Hospital and residential care facilities may elect to use the 8/80 method. Under this method, overtime is paid for all hours worked in excess of 80 in a 14-day (two-week) period. In order to use this method, the regular rate of pay must be calculated based on the two-week work period, and the facility must pay overtime for hours worked over 8 in a day and 80 hours in the two-week period, whether or not the employee works over 80 hours in a two-week period.
There must be an agreement or understanding between the facility and the employee that overtime will be computed using the 8/80 method. This agreement must be in place before work is performed subject to this calculation.
Note: Employers should obtain agreement from their employees in writing and maintain this agreement in the employees’ personnel files.

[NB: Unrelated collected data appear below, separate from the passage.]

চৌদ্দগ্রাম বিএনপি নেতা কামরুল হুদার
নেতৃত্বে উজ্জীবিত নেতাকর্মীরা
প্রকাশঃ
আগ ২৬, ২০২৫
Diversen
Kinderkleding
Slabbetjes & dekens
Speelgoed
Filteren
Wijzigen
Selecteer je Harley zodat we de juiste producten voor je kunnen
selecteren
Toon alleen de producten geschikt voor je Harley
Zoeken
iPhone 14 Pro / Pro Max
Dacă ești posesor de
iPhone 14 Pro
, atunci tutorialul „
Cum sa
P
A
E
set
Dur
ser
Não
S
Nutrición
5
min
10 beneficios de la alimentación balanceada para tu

Employers may relieve employees from duty during a workweek to avoid incurring overtime liability during that workweek. However, the FLSA does not permit private sector employers to grant employees time off during a workweek in lieu of overtime pay for hours worked during another workweek (also referred to as “comp time”). Public sector employers may, with certain limitations, utilize comp time in lieu of overtime pay.
Example: If an employee works 40 hours Monday to Thursday, the employer may relieve the employee of work on Friday to avoid an overtime situation. This time-off within the same workweek is not considered comp time.
Even when an employee does not have specific permission to work overtime, extra hours will count toward the total hours worked and thus be included in overtime as long as the employer knew or should have known that the employee was working extra hours and permitted the employee to do so.
The employer may discipline an employee for working unauthorized overtime; however, the employer may not refuse to count the hours worked for purposes of determining overtime.
Employers are free to set the day and hour when the seven-day workweek starts and ends, although it must be a fixed time. A change may be made later, although it must be intended to be permanent. The employer cannot attempt to minimize overtime payments by juggling the workweek to respond to changes in the pattern of hours worked.